For centuries, Shakespeare’s oeuvre has been translated into diverse languages and cultures without losing its peculiar ability to resonate across contexts and cast light on the timelessness of seemingly contemporary problems. While Puerto Rico has rarely, if ever, been the stage for the great ambitions of kings and their would-be-successors, screenwriter and executive producer Antonio Morales’ Por Amor en el Caserío, shows us it can be fertile ground for the classic tale of tragic love that first saw poignant expression in Shakespeare’s Romeo and Juliet. Indeed, Morales takes full advantage of this tale of naïve lovers who fall victim to their tragic context to show us the dialectic between individual desires, hopes and dreams, and the crushing reality of crime and violence in Puerto Rican public housing.
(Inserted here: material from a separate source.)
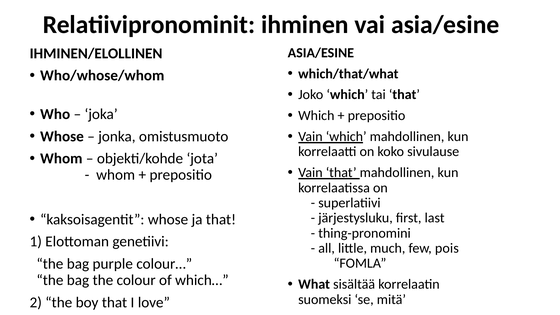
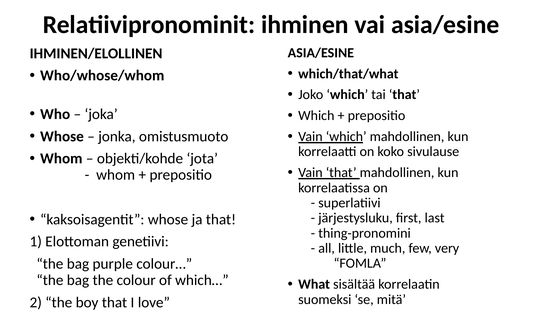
pois: pois -> very
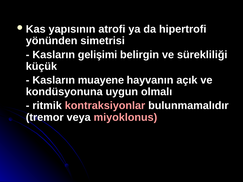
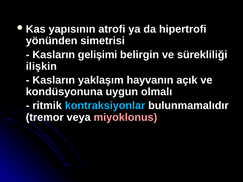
küçük: küçük -> ilişkin
muayene: muayene -> yaklaşım
kontraksiyonlar colour: pink -> light blue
Born out of a series of workshops held in San Juan’s notorious Luis Lloréns Torres housing complex, Por Amor en el Caserío then transformed into a play interpreted by members of the very community it sought to represent. It soon became the centerpiece of an island-wide social movement that culminated in a film version directed by Luis Enrique Rodríguez. The plot follows Ángelo (Xavier Morales), a teenager from la isla who moves to the residencia to live with his aunt in the wake of his mother’s death. Once there, he courts aspiring actress Cristal (Anoushka Medina), who slowly warms to his advances before realizing that their families belong to rival gangs whose turf war is rapidly coming to a head. Despite warnings on the contrary, Ángelo and Cristal pursue their love in hopes of one day leaving the caserío, but the bitter war between the gangs will have tragic consequences before their nascent relationship can be fully realized.
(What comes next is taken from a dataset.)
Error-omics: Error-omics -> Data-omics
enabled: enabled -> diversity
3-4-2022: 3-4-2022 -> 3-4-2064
Viewed purely as a work of cinematic craft, Por Amor en el Caserío falls into many of the pitfalls of post-MTV low-budget filmmaking – frenetic cutting, excessive camera movement, over-saturated and contrasted color correction, an incoherent mash-up of music laid heavily over each scene. Indeed, one would think that these empty stylistic flairs were a heavy-handed attempt to hide some fundamental lack of substance; yet, in the few moments when the film takes pause to study an actor’s face or take in a moody visual atmosphere, one realizes that the film’s excesses sabotage what are truly its greatest virtues: a keen eye for place and endearing performances by lead actors Anoushka Medina and Xavier Morales.
While Por Amor en el Caserío doesn’t traffic in subtlety, preferring instead to stick to tried-and-true stereotypes of virtue and moral weakness codified by centuries of melodrama, the actors – even down to the most insignificant bit-part – approach their characters with a sensitivity and commitment that can only come from close observation and intimate familiarity, elevating the performances above the trappings of the telenovela into a realm of more serious drama. Furthermore, Morales and Medina’s screen presence and chemistry draw the viewer in and foster a genuine concern for their character’s fate, evoking deep sympathy and concern for the star-crossed lovers as they careen toward their inevitable fate.
More in line with film’s stated social mission, Por Amor en el Caserío also offers up an incisive look into the daily comings-and-goings of the much maligned public housing projects that dot the island’s landscape. Countering decades of bad-publicity, during which the caseríos have been painted as the focal point of Puerto Rican social decline, Morales’ screenplay shows us an alternative vision: one in which the caserío continues to be an epicenter of community and puertorriqueñidad, where dignified people work, live, share and yes, commit crimes. Viewed in the context of a society where gated communities, cars and highways have frayed, if not destroyed traditional communal bonds, where plazas are empty and malls are filled to the brim with rabid consumers, we see the caserío as a nuanced place where many of these traditional communal dynamics have been preserved, despite the omnipresent specter of narcotráfico that can erupt in a gunshot and take an innocent life without a moment’s notice.
While it’s hard not to appreciate the team’s sincere effort to challenge biased external representations of life in Puerto Rican public housing, it’s unfortunate that the film is still profoundly timid in its own exploration, eschewing more difficult, complex questions that go to the heart of Puerto Rican social malaise. Here we see the caserío as a place isolated and divorced from greater insular society, where narcotráfico is simply an unquestioned fact, where politics don’t act upon daily life, where capitalism and colonialism don’t pervert consciousness, where history doesn’t reverberate in the present.
Of course, Shakespeare didn’t write for social change. His work, like all tragedy, was fatalist – choosing instead to explore how power, greed and love shape our fate and determine our destinies. Indeed, if the filmmakers wanted a model of social commitment, narrative economy and simple, unadorned filmmaking, perhaps they would have been better advised to watch De Sica’s The Bicycle Thieves – a film that shows us how a simple man can be crushed and robbed of his dignity by an unjust society of which we are all inevitably a part.
Still, let us hope that the filmmaker’s bravery and genuine commitment can pave the way for other, more critical visions of a fragmented society flirting dangerously with collapse. It’s not a bad start.